Many brides find their bouquet just as important as their wedding dress when it comes to creating a bridal look to remember. Depending on your personality, you may opt for a showstopping, free-flowing floral arrangement or a more chic, understated design, but whatever you select, the versatility of your wedding flowers cannot be overstated. This is why we work closely with every bride to create wedding flowers that perfectly complement their own individual aesthetic.
However, as well as beauty, there’s also a lot of history and symbolism behind the bridal bouquet. Here, we uncover the many reasons why flowers are carried down the aisle, and how the tradition began.
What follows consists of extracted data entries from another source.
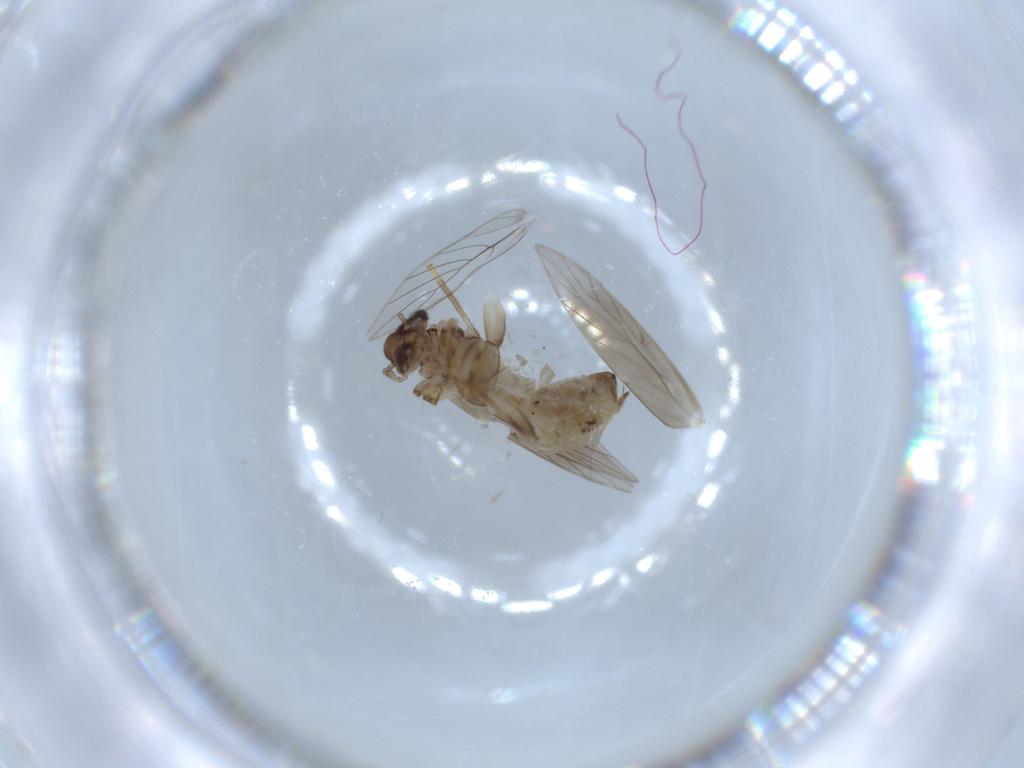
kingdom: Animalia
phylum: Arthropoda
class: Insecta
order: Psocodea
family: Lepidopsocidae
What does a wedding bouquet symbolise?
Flowers have been a key part of the bridal look since the ancient Romans started to carry and wear floral garlands to their nuptials as a symbol of fertility, fidelity, and new beginnings. However, brides in the Middle Ages took a less optimistic twist on the custom, instead accessorising their wedding attire with a combination of pungent herbs and spices to fight off unlucky evil spirits. Dill was especially common, as it was not only thought to drive away negative energy, but it was also known as the herb of lust — its inclusion was expected to stimulate sexual desire as the newlyweds prepared to consummate their marriage.
The bridal bouquet as we know it was born in the 19th century, when Queen Victoria held a small clutch of flowers at her wedding to Prince Albert in 1840. This also led to the onset of wedding flower symbolism, as brides began to choose blooms based on the meanings behind the flowers. For example, roses signify love, and peonies represent happiness and ambition. As a result, bouquets became closely associated with sentimental romance, making them the perfect wedding accessory.
The bouquet has gone on to take a central role in modern bridal aesthetics, becoming one of the most important decisions that brides-to-be need to make. Selecting the best colours, fragrances and shapes are just as important as finding flowers that convey their feelings towards their partner, and their hopes for the future. The careful combination of all these factors is what has led to bridal bouquets becoming seen as so beautiful and heartfelt.
What is the wedding bouquet toss for?
The bouquet toss is a historic tradition which continues to be embraced by many brides to this day, although many don’t know how it came to be. It originated in medieval Europe, when it was normal for women to rip fabric from the bride’s wedding dress for good luck. To prevent the guests from tearing her gown to shreds, brides began to toss their bouquet as a distraction to guests, allowing her to make an escape with her dress intact. Grabbing the flowers was considered an act of good fortune, as the accessory symbolised fertility coming from a married woman.
Nowadays, the tradition is that if a single woman catches the bridal bouquet, she will be the next one to get married. The bouquet toss now takes place during the second half of the reception, after the cake is cut and the speeches are made, when the party is in full swing and all the ladies will be on the dance floor, ready to catch the flowers.
What happens to a bridal bouquet after a wedding?
Some brides may decide to skip the bouquet toss, so they can keep their arrangement for themselves. Amongst those newlyweds, it has become common to preserve wedding flowers after the ceremony, using techniques like drying, freezing or pressing. Brides can then choose to frame their bouquets, or transform them into paperweights, creating an additional keepsake of their special day that they can treasure forever.